WHAT IS BEING ASKED >> After locating "TABLE 4 | Putative" in the listing below, copy that line and each one after it exactly, ending with the line that has "Table 1. The".

MATERIAL SHOWN >>
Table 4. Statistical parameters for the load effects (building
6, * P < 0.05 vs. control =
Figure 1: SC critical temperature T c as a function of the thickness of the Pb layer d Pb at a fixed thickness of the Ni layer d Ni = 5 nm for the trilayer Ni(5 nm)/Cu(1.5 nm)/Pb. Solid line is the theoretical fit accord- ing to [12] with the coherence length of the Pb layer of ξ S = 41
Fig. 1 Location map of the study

--

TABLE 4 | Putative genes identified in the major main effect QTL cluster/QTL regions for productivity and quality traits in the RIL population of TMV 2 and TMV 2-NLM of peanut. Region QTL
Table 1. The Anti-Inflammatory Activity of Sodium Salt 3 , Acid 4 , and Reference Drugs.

ANSWER BOX >>
TABLE 4 | Putative genes identified in the major main effect QTL cluster/QTL regions for productivity and quality traits in the RIL population of TMV 2 and TMV 2-NLM of peanut. Region QTL
Table 1. The Anti-Inflammatory Activity of Sodium Salt 3 , Acid 4 , and Reference Drugs.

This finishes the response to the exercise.